Autrefois répandu, ce requin va disparaître

Actualité

N° 384 - Publié le 12 novembre 2020
MUSEUM NATIONAL D'HISTOIRE NATURELLE
Ce dessin daté de 1680 est le premier à représenter un squale bouclé.

Samuel Iglesias a enquêté sur le squale bouclé. Observé en France depuis le 17e siècle, ce requin va disparaître des eaux européennes.

« Le squale bouclé est une espèce de requin qui a pratiquement disparu des eaux européennes », explique Samuel Iglesias, chercheur en ichtyologie1 à la Station marine de Concarneau2. En 2012, il a participé à un groupe de travail pour le Conseil international pour l’exploration de la mer3. À partir des données halieutiques des pays européens, le groupe évalue l'état  des populations de raies et de requins dans les eaux communautaires.

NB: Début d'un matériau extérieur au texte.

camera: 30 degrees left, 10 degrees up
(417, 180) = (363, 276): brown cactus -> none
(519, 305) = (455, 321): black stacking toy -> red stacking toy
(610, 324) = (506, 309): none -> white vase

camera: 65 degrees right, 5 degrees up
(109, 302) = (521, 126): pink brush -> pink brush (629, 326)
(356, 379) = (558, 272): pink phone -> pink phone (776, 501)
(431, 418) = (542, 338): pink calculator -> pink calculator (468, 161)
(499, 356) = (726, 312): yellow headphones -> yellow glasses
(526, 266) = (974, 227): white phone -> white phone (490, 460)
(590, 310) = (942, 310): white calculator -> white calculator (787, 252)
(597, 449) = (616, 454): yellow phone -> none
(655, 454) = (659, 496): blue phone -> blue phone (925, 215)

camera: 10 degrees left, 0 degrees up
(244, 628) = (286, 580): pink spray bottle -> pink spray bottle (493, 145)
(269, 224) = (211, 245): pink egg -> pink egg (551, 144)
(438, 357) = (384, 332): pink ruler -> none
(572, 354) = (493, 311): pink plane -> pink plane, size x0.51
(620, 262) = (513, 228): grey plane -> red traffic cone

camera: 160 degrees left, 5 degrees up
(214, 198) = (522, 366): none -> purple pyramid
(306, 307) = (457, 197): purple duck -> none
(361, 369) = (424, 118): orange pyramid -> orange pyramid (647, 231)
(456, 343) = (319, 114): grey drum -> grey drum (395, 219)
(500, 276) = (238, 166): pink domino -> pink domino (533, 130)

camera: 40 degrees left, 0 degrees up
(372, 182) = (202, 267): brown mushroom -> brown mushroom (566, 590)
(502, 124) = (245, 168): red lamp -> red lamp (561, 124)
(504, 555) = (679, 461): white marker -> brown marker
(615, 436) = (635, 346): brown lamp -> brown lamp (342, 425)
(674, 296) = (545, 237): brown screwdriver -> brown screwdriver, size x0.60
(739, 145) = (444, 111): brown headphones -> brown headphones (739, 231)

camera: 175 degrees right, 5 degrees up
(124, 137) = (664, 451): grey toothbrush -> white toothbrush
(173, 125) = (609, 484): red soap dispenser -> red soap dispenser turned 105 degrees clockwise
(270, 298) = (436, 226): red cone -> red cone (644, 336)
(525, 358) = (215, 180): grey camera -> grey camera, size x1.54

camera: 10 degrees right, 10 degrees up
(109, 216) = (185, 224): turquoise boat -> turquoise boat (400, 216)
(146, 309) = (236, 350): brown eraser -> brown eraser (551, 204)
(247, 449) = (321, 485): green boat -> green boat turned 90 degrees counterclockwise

Des espèces comme le squale bouclé sont absentes des jeux de données.
En France, le dernier spécimen a été pêché au large de Bayonne en 1981. Avec son collègue belge Frédérik Mollen, Samuel Iglesias remonte la trace du requin grâce à l’écologie historique. Il recherche des signalements historiques du squale dans les publications scientifiques, la presse quotidienne, la littérature, les manuscrits et les collections institutionnelles ou privées. « L’avantage du squale bouclé est d’être facilement identifiable dans les textes anciens par ses caractéristiques morphologiques. » Echinorhicus brucus possède sur la peau des “boucles” qui ressemblent à de grosses épines de plusieurs centimètres de diamètre.

Son huile pour l'éclairage

Le plus ancien document retrouvé est un dessin du requin réalisé par Philippe de la Hire4 en 1680, sur ordre de Louis XIV. « C’est le premier dessin qui définit scientifiquement l’espèce. » Un manuscrit portugais de 1750 décrit le squale bouclé comme le “poisson du pauvre”. L’huile de son foie est utilisée pour l’éclairage. En 1780, Henri Louis Duhamel du Monceau écrit le “Traité général des pesches”, qui mentionne la “chenille de mer”. La presse de l’époque relaye de nombreux noms pour le squale selon les régions : bouclé, chenille de mer, broucou, mounge clavela... Le poisson est populaire. Les chercheurs collectent plus de 1 000 références en huit ans. Une première étude a été publiée cette année5. « Jusqu'au 19e siècle, le nombre de signalements du requin augmente. » Cette observation s’explique par le développement des moyens de communication, notamment la presse. Les signalements diminuent au 20e siècle.

Dernière observation en 2018

Les derniers spécimens sont observés dans la Mer de Marmara en Turquie en 2013 et en Namibie en 2018. L’industrialisation de la pêche est en cause. « Le remplacement des voiliers par des navires à vapeur a multiplié par vingt la capacité de capture des poissons. » Le chemin de fer a démocratisé leur consommation. « Aujourd’hui, la pêche non sélective aggrave le problème. On pêche, puis on trie les poissons sur le pont. » Les poissons sont souvent morts avant d’arriver à bord. Pour sauver le squale bouclé, sa pêche devrait être interdite en Europe. Cette étude devrait contribuer à le faire connaître et le protéger.

MARIE HILARY

1. Science qui étudie les poissons.
2. Samuel Iglesias est maître de conférences au Muséum national d’histoire naturelle.
3. Organisme inter-gouvernemental qui coordonne la recherche sur les ressources et l’environnement marin dans l’Atlantique nord-est.
4. Membre de l’Académie royale des sciences.
5. L’histoire de la description du squale bouclé Echinorhinus brucus (Bonnaterre, 1788) Zoosystema, avril 2020.